В первый том собрания сочинений вошли ранние произведения Грина – рассказы 1906–1910 годов.Вступительная статья В. Вихрова.http://ruslit.traumlibrary.net.
В первый том наиболее полного в настоящее время Собрания сочинений писателя Русского зарубежья Гайто Газданова (1903–1971), ныне уже признанного классика отечественной литературы, вошли три его романа, рассказы, литературно-критические статьи, рецензии и заметки, написанные в 1926–1930 гг. Том содержит впервые публикуемые материалы из архивов и эмигрантской периодики.http://ruslit.traumlibrary.net.

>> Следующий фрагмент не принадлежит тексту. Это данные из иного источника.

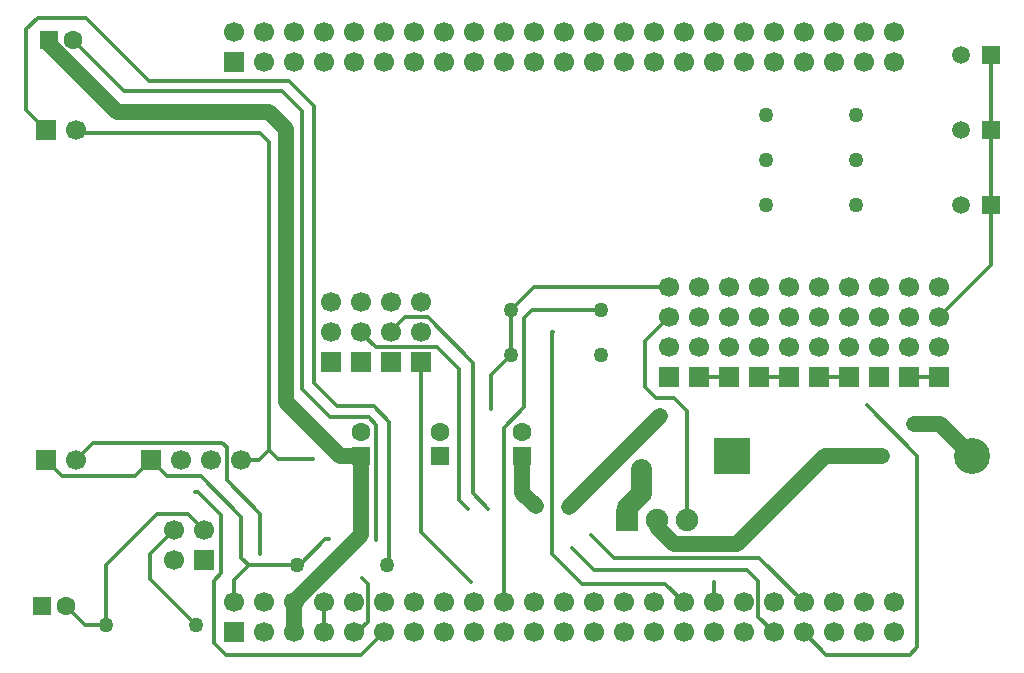
<source format=gbr>
G04 DipTrace 3.3.1.3*
G04 Bottom.gbr*
%MOMM*%
G04 #@! TF.FileFunction,Copper,L2,Bot*
G04 #@! TF.Part,Single*
G04 #@! TA.AperFunction,Conductor*
%ADD14C,0.33*%
%ADD15C,1.8*%
%ADD17C,1.37*%
G04 #@! TA.AperFunction,ComponentPad*
%ADD23C,1.27*%
%ADD24C,1.27*%
%ADD25R,1.6X1.6*%
%ADD26C,1.6*%
%ADD27C,3.048*%
%ADD28R,3.048X3.048*%
%ADD29C,1.5*%
%ADD30R,1.5X1.5*%
%ADD31R,1.7X1.7*%
%ADD32C,1.7*%
%ADD33R,1.9X1.9*%
%ADD34C,1.9*%
%FSLAX35Y35*%
G04*
G71*
G90*
G75*
G01*
G04 Bottom*
%LPD*%
X8329200Y3239550D2*
D14*
X8757000Y2811750D1*
Y1191700D1*
X8691000Y1125700D1*
X7986300D1*
X7794500Y1317500D1*
X4302000Y3857500D2*
Y3864840D1*
X4422810Y3985650D1*
X4610843D1*
X4995060Y3601433D1*
Y2493833D1*
X5123883Y2365010D1*
X5992743Y2143143D2*
X6185517Y1950370D1*
X7415630D1*
X7794500Y1571500D1*
X4048000Y3857500D2*
Y3854507D1*
X4170703Y3731803D1*
X4693437D1*
X4875097Y3550143D1*
Y2442160D1*
X4951717Y2365540D1*
X5833390Y2030980D2*
X6019850Y1844520D1*
X7315833D1*
X7411837Y1748517D1*
Y1446163D1*
X7540500Y1317500D1*
X6810250Y2270000D2*
Y3189087D1*
X6699542Y3299795D1*
X6545832D1*
X6451000Y3394626D1*
Y3784000D1*
X6651500Y3984500D1*
X4177510Y2102300D2*
Y3073250D1*
X4111510Y3139250D1*
X3787750D1*
X3548237Y3378763D1*
Y5730598D1*
X3377762Y5901074D1*
X2040926D1*
X1608000Y6334000D1*
X1381000Y2778000D2*
X1515500Y2643500D1*
X2135500D1*
X2270000Y2778000D1*
X9382000Y6207000D2*
Y5572000D1*
X2270000Y2778000D2*
X2404500Y2643500D1*
X2688547D1*
X3034500Y2297547D1*
Y1949190D1*
X3094690Y1889000D1*
X3508250D1*
X3529107D1*
X3744657Y2104550D1*
X3778190D1*
X3094690Y1889000D2*
X2968500Y1762810D1*
Y1571500D1*
X9382000Y4937000D2*
Y4429000D1*
X8937500Y3984500D1*
X9382000Y5572000D2*
Y4937000D1*
X4556000Y3603500D2*
Y2164360D1*
X4980060Y1740300D1*
X7032500D2*
Y1571500D1*
X6080000Y4048000D2*
X5497000D1*
X5431000Y3982000D1*
Y3227500D1*
X5254500Y3051000D1*
Y1571500D1*
X7667500Y3476500D2*
X7413500D1*
X7159500D2*
X6905500D1*
X8683500D2*
Y3480467D1*
X8937500D1*
Y3476500D1*
X8175500D2*
X7921500D1*
X3643767Y2781723D2*
X3346977D1*
X3266570Y2862130D1*
Y5468765D1*
X3189771Y5545564D1*
X1635000D1*
Y5572000D1*
X6651500Y4238500D2*
X5508500D1*
X5318000Y4048000D1*
X3730500Y1571500D2*
Y1317500D1*
X3032000Y2778000D2*
X3182440D1*
X3266570Y2862130D1*
X5318000Y3667000D2*
X5150133Y3499133D1*
Y3204393D1*
X5318000Y4048000D2*
Y3667000D1*
X3984500Y1317500D2*
X4016950D1*
X4105643Y1406193D1*
Y1723880D1*
X4055077Y1774447D1*
X3191777Y1981543D2*
Y2322850D1*
X2909300Y2605327D1*
Y2886020D1*
X2873873Y2921447D1*
X1778447D1*
X1635000Y2778000D1*
X4270250Y1889000D2*
X4285800Y1904550D1*
Y3098490D1*
X4154173Y3230117D1*
X3841970D1*
X3646170Y3425917D1*
Y5774124D1*
X3435544Y5984750D1*
X2253113D1*
X1715620Y6522243D1*
X1312480D1*
X1213383Y6423147D1*
Y5739617D1*
X1381000Y5572000D1*
X2639370Y2508197D2*
X2664570D1*
X2864937Y2307830D1*
Y1819653D1*
X2800297Y1755013D1*
Y1225403D1*
X2900000Y1125700D1*
X4046700D1*
X4238500Y1317500D1*
X1549250Y1539750D2*
X1708000Y1381000D1*
X1889000D1*
Y1883807D1*
X2320793Y2315600D1*
X2580000D1*
X2714500Y2181100D1*
X2460500D2*
X2260000Y1980600D1*
Y1772000D1*
X2651000Y1381000D1*
X6419653Y2702423D2*
D15*
Y2497643D1*
X6302250Y2380240D1*
Y2270000D1*
X6556250D2*
D17*
Y2205853D1*
X6693917Y2068187D1*
X7228047D1*
X7974740Y2814880D1*
X8457093D1*
X8726950Y3084737D2*
X8948263D1*
X9223250Y2809750D1*
X3476500Y1317500D2*
Y1571500D1*
X4048000Y2809750D2*
X3868403D1*
X3409350Y3268803D1*
Y5581850D1*
X3268109Y5723091D1*
X1983256D1*
X1408000Y6298347D1*
Y6334000D1*
X3476500Y1571500D2*
X4048000Y2143000D1*
Y2809750D1*
X5413250D2*
Y2501190D1*
X5525957Y2388483D1*
X5804783Y2377583D2*
X6574293Y3147093D1*
X5668253Y3862567D2*
D14*
X5665393D1*
Y1980770D1*
X5915920Y1730243D1*
X6619757D1*
X6778500Y1571500D1*
D23*
X6080000Y3667000D3*
D24*
X5318000D3*
D23*
X6080000Y4048000D3*
D24*
X5318000D3*
D23*
X4270250Y1889000D3*
D24*
X3508250D3*
D25*
X1349250Y1539750D3*
D26*
X1549250D3*
D27*
X9223250Y2809750D3*
D28*
X7191250D3*
D29*
X9128000Y6207000D3*
D30*
X9382000D3*
D31*
X1381000Y5572000D3*
D32*
X1635000D3*
D31*
X2270000Y2778000D3*
D32*
X2524000D3*
X2778000D3*
X3032000D3*
D31*
X8175500Y3476500D3*
D32*
Y3730500D3*
Y3984500D3*
Y4238500D3*
D31*
X7921500Y3476500D3*
D32*
Y3730500D3*
Y3984500D3*
Y4238500D3*
D31*
X7667500Y3476500D3*
D32*
Y3730500D3*
Y3984500D3*
Y4238500D3*
D31*
X7413500Y3476500D3*
D32*
Y3730500D3*
Y3984500D3*
Y4238500D3*
D31*
X7159500Y3476500D3*
D32*
Y3730500D3*
Y3984500D3*
Y4238500D3*
D31*
X6905500Y3476500D3*
D32*
Y3730500D3*
Y3984500D3*
Y4238500D3*
D31*
X6651500Y3476500D3*
D32*
Y3730500D3*
Y3984500D3*
Y4238500D3*
D31*
X8429500Y3476500D3*
D32*
Y3730500D3*
Y3984500D3*
Y4238500D3*
D31*
X8683500Y3476500D3*
D32*
Y3730500D3*
Y3984500D3*
Y4238500D3*
D31*
X8937500Y3476500D3*
D32*
Y3730500D3*
Y3984500D3*
Y4238500D3*
D31*
X2714500Y1927100D3*
D32*
X2460500D3*
X2714500Y2181100D3*
X2460500D3*
D31*
X2968500Y1317500D3*
D32*
Y1571500D3*
X3222500Y1317500D3*
Y1571500D3*
X3476500Y1317500D3*
Y1571500D3*
X3730500Y1317500D3*
Y1571500D3*
X3984500Y1317500D3*
Y1571500D3*
X4238500Y1317500D3*
Y1571500D3*
X4492500Y1317500D3*
Y1571500D3*
X4746500Y1317500D3*
Y1571500D3*
X5000500Y1317500D3*
Y1571500D3*
X5254500Y1317500D3*
Y1571500D3*
X5508500Y1317500D3*
Y1571500D3*
X5762500Y1317500D3*
Y1571500D3*
X6016500Y1317500D3*
Y1571500D3*
X6270500Y1317500D3*
Y1571500D3*
X6524500Y1317500D3*
Y1571500D3*
X6778500Y1317500D3*
Y1571500D3*
X7032500Y1317500D3*
Y1571500D3*
X7286500Y1317500D3*
Y1571500D3*
X7540500Y1317500D3*
Y1571500D3*
X7794500Y1317500D3*
Y1571500D3*
X8048500Y1317500D3*
Y1571500D3*
X8302500Y1317500D3*
Y1571500D3*
X8556500Y1317500D3*
Y1571500D3*
D31*
X3794000Y3603500D3*
D32*
Y3857500D3*
Y4111500D3*
D31*
X4048000Y3603500D3*
D32*
Y3857500D3*
Y4111500D3*
D31*
X4302000Y3603500D3*
D32*
Y3857500D3*
Y4111500D3*
D31*
X4556000Y3603500D3*
D32*
Y3857500D3*
Y4111500D3*
D29*
X9128000Y4937000D3*
D30*
X9382000D3*
D31*
X1381000Y2778000D3*
D32*
X1635000D3*
D25*
X1408000Y6334000D3*
D26*
X1608000D3*
D25*
X4048000Y2809750D3*
D26*
Y3009750D3*
D25*
X4714750Y2809750D3*
D26*
Y3009750D3*
D25*
X5413250Y2809750D3*
D26*
Y3009750D3*
D33*
X6302250Y2270000D3*
D34*
X6556250D3*
X6810250D3*
D23*
X8239000Y4937000D3*
D24*
X7477000D3*
D23*
X8239000Y5318000D3*
D24*
X7477000D3*
D23*
X8239000Y5699000D3*
D24*
X7477000D3*
D23*
X1889000Y1381000D3*
D24*
X2651000D3*
D31*
X2968500Y6143500D3*
D32*
Y6397500D3*
X3222500Y6143500D3*
Y6397500D3*
X3476500Y6143500D3*
Y6397500D3*
X3730500Y6143500D3*
Y6397500D3*
X3984500Y6143500D3*
Y6397500D3*
X4238500Y6143500D3*
Y6397500D3*
X4492500Y6143500D3*
Y6397500D3*
X4746500Y6143500D3*
Y6397500D3*
X5000500Y6143500D3*
Y6397500D3*
X5254500Y6143500D3*
Y6397500D3*
X5508500Y6143500D3*
Y6397500D3*
X5762500Y6143500D3*
Y6397500D3*
X6016500Y6143500D3*
Y6397500D3*
X6270500Y6143500D3*
Y6397500D3*
X6524500Y6143500D3*
Y6397500D3*
X6778500Y6143500D3*
Y6397500D3*
X7032500Y6143500D3*
Y6397500D3*
X7286500Y6143500D3*
Y6397500D3*
X7540500Y6143500D3*
Y6397500D3*
X7794500Y6143500D3*
Y6397500D3*
X8048500Y6143500D3*
Y6397500D3*
X8302500Y6143500D3*
Y6397500D3*
X8556500Y6143500D3*
Y6397500D3*
D29*
X9128000Y5572000D3*
D30*
X9382000D3*
M02*

</source>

Произведения, составившие эту книгу, смело можно назвать забытой классикой вампирской литературы.Сборник открывает специально переведенная для нашего издания романтическая новелла «Таинственный незнакомец» — сочинение, которое глубоко повлияло на знаменитого «Дракулу» Брэма Стокера.«Упырь на Фурштатской улице», одно из центральных произведений русской вампирической литературы, до сих пор оставалось неизвестным как большинству современных читателей, так и исследователям жанра.«Мертвец-убийца» Г. Данилевского сочетает вампирическую историю с детективным расследованием.

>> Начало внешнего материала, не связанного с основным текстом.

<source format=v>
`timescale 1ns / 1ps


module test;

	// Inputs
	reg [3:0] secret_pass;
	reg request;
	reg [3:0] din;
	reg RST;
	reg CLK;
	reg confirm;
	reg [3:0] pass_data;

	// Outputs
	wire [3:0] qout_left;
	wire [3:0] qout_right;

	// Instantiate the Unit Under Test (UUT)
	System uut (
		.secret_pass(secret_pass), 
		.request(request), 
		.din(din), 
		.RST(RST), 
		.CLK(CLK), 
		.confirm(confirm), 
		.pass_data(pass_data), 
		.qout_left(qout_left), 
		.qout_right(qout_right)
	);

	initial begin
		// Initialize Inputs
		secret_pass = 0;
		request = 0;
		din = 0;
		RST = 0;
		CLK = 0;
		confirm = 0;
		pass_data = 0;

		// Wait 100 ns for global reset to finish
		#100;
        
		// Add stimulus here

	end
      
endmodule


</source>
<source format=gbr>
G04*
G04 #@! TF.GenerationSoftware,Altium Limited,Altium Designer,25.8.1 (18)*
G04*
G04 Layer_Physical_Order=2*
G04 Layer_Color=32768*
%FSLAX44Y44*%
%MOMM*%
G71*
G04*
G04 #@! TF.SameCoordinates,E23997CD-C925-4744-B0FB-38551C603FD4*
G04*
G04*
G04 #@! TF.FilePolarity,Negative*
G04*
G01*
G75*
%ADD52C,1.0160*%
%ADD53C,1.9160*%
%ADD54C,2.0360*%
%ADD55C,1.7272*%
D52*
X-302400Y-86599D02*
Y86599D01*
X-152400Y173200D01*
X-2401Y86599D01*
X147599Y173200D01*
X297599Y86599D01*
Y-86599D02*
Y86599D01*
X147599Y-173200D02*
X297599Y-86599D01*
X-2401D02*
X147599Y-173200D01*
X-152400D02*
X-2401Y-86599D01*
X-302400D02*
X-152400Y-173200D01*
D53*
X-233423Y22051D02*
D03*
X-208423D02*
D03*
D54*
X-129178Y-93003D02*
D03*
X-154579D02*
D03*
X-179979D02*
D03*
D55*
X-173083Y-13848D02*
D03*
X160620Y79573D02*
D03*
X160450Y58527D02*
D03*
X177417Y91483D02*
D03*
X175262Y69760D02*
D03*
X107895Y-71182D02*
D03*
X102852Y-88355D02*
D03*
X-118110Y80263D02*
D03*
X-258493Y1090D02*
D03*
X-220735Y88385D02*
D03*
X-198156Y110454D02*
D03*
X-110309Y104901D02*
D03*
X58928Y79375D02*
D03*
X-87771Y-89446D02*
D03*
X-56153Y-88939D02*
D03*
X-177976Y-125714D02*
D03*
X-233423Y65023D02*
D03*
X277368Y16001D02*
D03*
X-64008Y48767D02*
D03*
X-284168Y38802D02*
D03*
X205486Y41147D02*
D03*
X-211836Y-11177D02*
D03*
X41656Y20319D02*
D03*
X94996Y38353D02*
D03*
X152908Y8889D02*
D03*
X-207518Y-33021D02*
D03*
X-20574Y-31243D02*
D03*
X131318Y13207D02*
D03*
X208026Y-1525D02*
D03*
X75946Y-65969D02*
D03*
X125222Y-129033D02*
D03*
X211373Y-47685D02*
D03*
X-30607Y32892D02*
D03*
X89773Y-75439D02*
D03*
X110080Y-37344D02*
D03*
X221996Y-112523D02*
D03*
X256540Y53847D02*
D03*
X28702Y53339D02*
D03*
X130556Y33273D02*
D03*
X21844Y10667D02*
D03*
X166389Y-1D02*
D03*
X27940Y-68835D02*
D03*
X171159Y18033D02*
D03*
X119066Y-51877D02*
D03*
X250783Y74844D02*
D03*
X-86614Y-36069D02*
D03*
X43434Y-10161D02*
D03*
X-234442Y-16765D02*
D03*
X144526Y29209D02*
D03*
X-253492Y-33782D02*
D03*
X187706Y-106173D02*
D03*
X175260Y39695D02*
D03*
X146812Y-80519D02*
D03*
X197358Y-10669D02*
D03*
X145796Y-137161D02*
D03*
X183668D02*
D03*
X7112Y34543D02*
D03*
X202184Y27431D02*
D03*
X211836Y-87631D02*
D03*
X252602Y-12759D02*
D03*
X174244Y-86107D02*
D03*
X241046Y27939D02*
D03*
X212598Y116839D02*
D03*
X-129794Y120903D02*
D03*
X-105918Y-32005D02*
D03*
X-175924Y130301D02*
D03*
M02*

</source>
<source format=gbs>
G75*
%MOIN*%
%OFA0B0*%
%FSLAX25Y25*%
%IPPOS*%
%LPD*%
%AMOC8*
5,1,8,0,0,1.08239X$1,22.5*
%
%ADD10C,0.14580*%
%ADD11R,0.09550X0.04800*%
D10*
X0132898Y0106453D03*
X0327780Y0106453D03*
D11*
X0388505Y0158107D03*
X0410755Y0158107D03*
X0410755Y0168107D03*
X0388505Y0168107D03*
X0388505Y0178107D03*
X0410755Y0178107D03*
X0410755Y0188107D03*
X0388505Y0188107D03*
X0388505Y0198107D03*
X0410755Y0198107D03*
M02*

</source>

В книге рассказывается история главного героя, который сталкивается с различными проблемами и препятствиями на протяжении всего своего путешествия. По пути он встречает множество второстепенных персонажей, которые играют важные роли в истории. Благодаря опыту главного героя книга исследует такие темы, как любовь, потеря, надежда и стойкость. По мере того, как главный герой преодолевает свои трудности, он усваивает ценные уроки жизни и растет как личность.